Orc's World was hosted on Cybrancee, which provided the dedicated environment needed to run a stable, always-on server. The plugin stack was chosen deliberately. AuraSkills added an RPG progression layer, giving players long-term goals beyond basic survival. AdvancedBan and AdvancedChat handled moderation and communication, keeping the environment clean without requiring constant manual intervention. PvPManager introduced anti-combat logging and configurable PvP toggling, which kept competitive play fair and reduced the friction that usually drives players away from PvP-enabled servers.

One of the more considered design decisions was the multi-world setup, built using Multiverse Core. Orc's World ran six worlds in total. There were three dedicated claiming worlds where players built and protected their bases and three resource worlds that regenerated on a set cycle. This solved a problem that quietly kills long-running survival servers: resource depletion. By separating resource gathering into dedicated worlds that reset periodically, the claiming worlds stayed clean and the resource supply never depleted.

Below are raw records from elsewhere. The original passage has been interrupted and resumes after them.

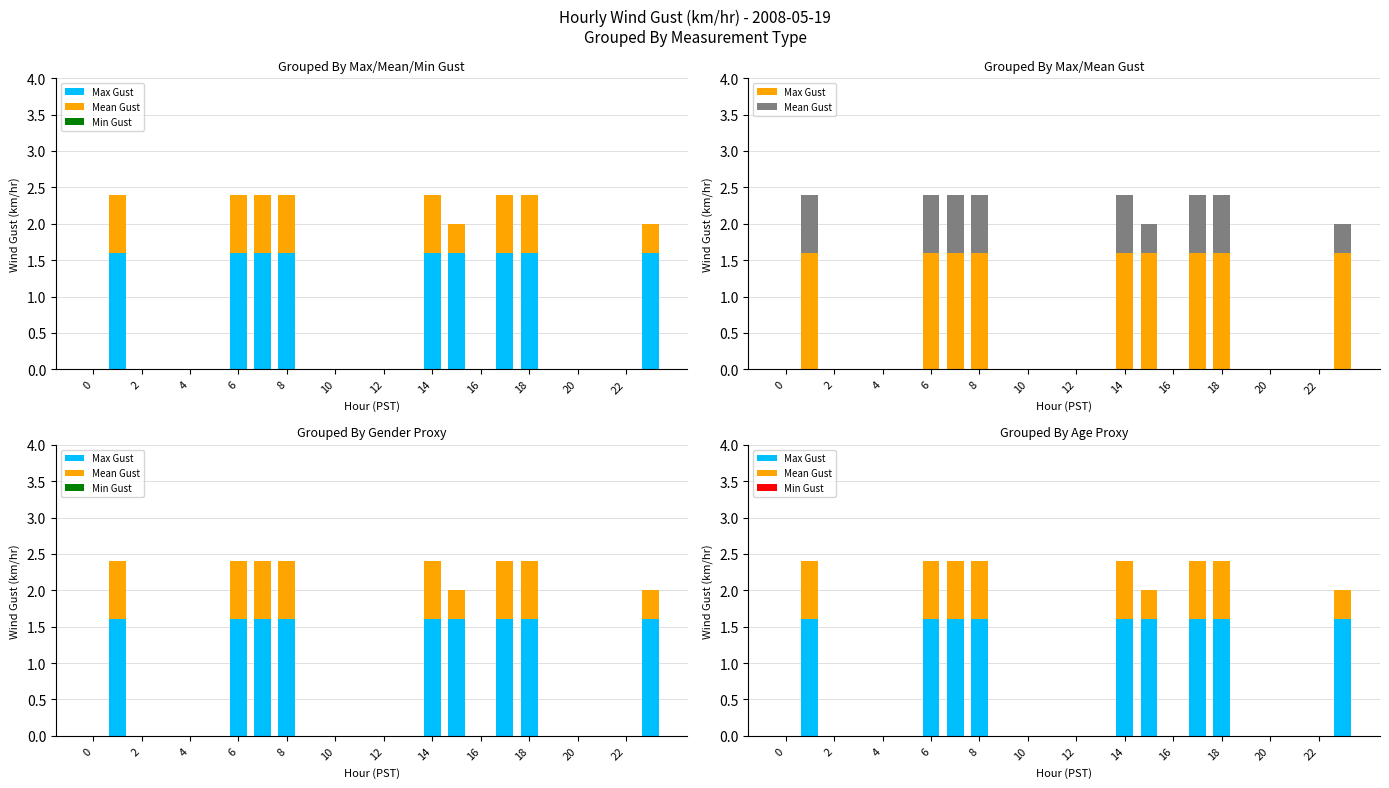

Which series has the largest total across all categories?

Max Gust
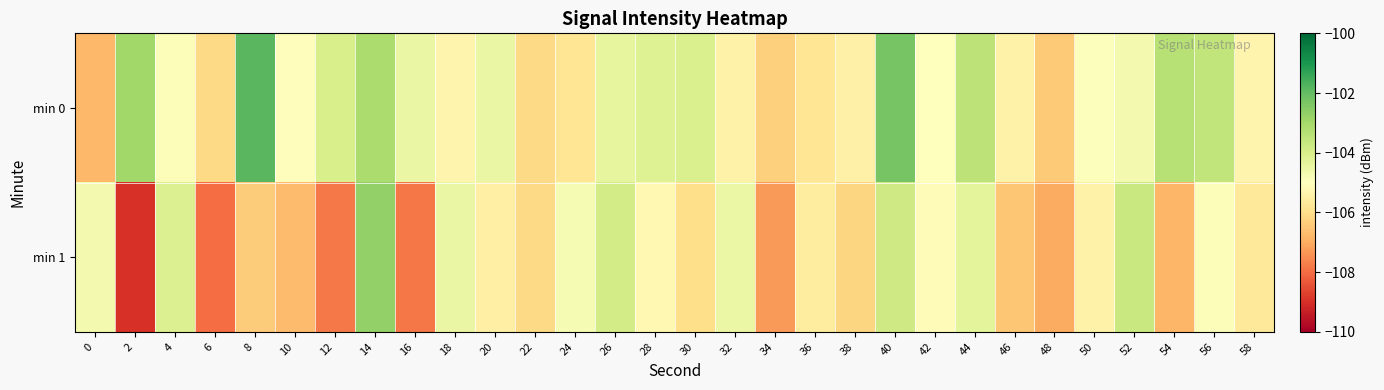

Which series has the largest total across all categories?

min 0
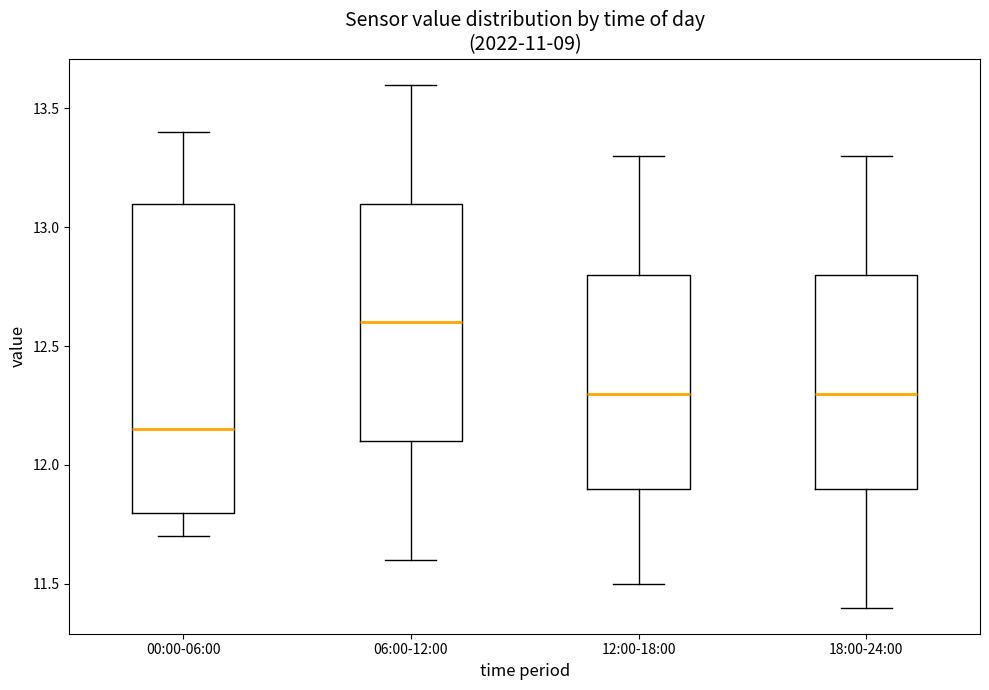

Which box is the tallest, from its lower edge to its upper edge?

00:00-06:00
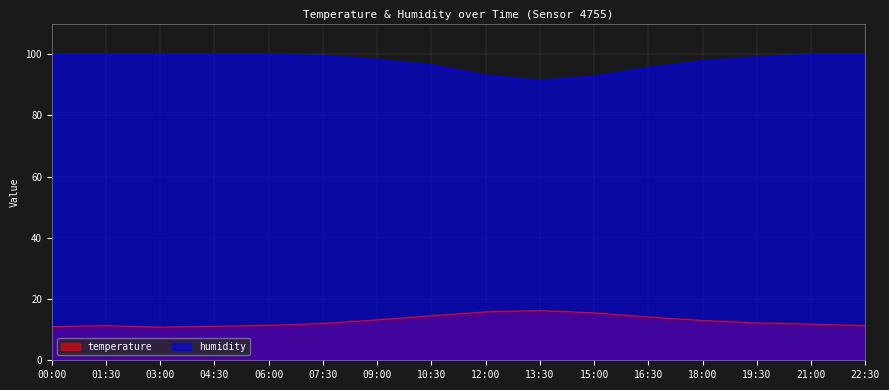

List the series in order of their peak value, highest first.

humidity, temperature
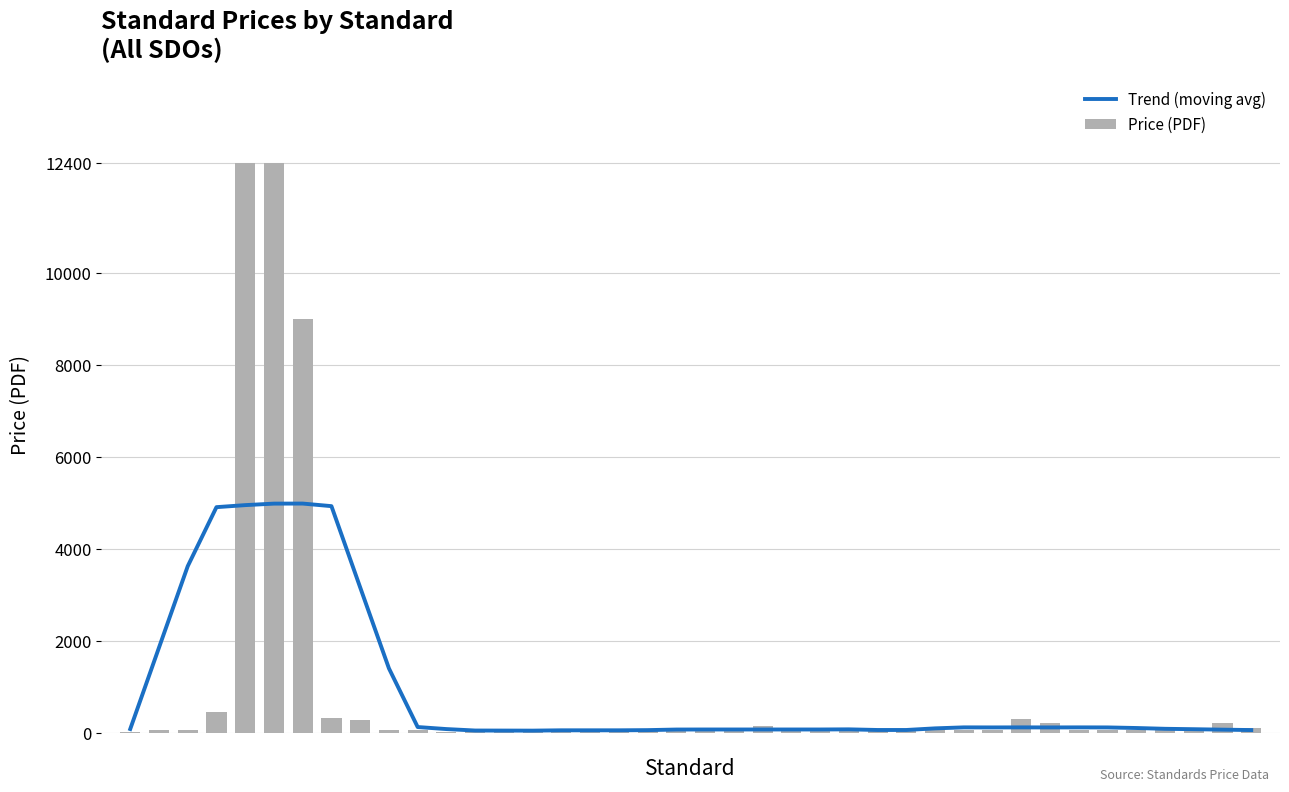

Rank the series by their maximum value, from lowest to highest.

Trend (moving avg), Price (PDF)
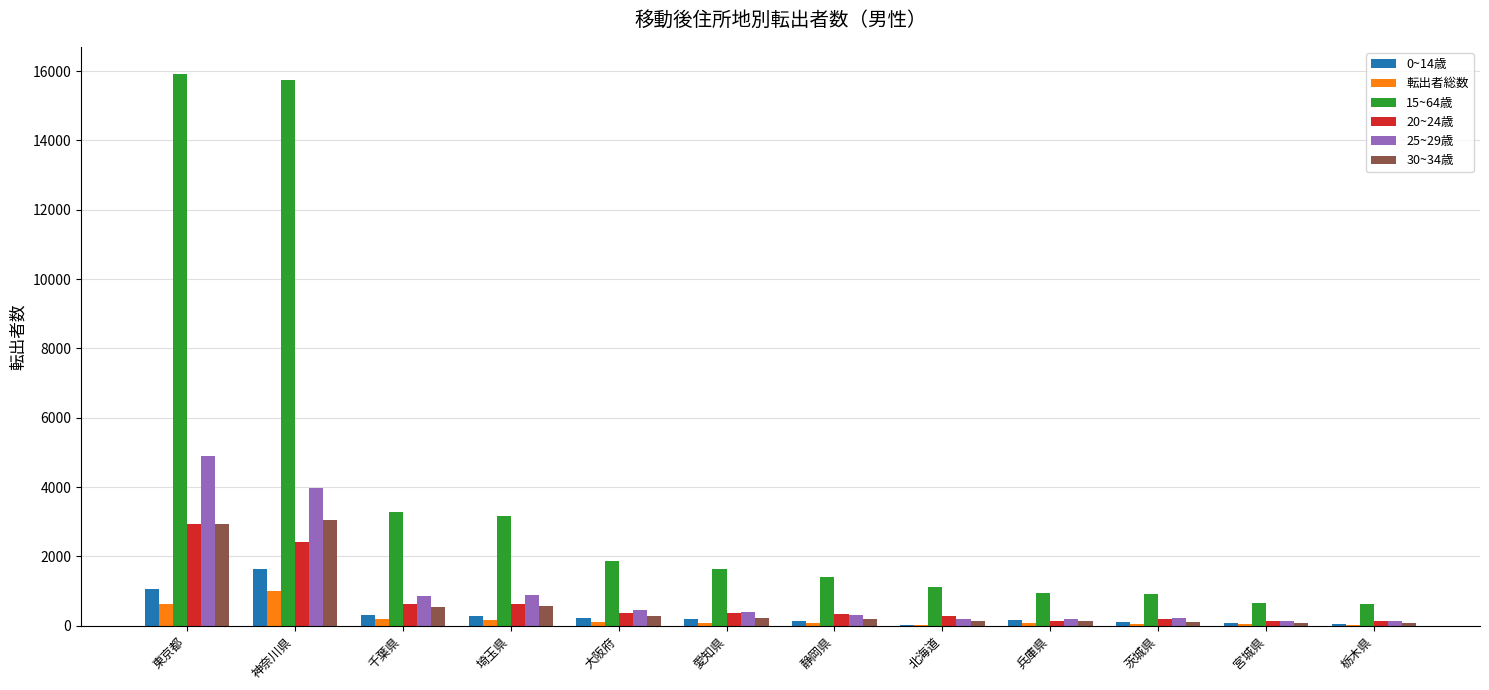

The 転出者総数 series shows 628 at 東京都. True or false?

True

At peak, Orc's World reached ten concurrent players. The community grew through Discord, word of mouth, and an initial player base of friends who helped establish the server's culture early on. Discord was the primary communication layer outside the game.

The most significant technical challenge was memory management. Running six worlds simultaneously with an active plugin stack pushed RAM usage to its ceiling on multiple occasions, resulting in server crashes during peak hours. The fix came in three stages: the server's RAM allocation was rebalanced at the configuration level, data that had been stored locally was migrated to databases to reduce the memory footprint, and each plugin was audited for performance overhead with configurations adjusted accordingly. The combined result brought RAM usage down to a stable level that handled peak load without crashing.

Orc's World ran for two years before I made the decision to shut it down. Academic commitments required my full attention, and running a server responsibly takes consistent time. Rather than let the quality of the experience deteriorate for the players who were still active, I closed it deliberately.

Orc's World covered more ground than most people expect from a Minecraft server. The two years I spent running it built a foundation in systems thinking and practical problem-solving that has carried directly into the work I do now.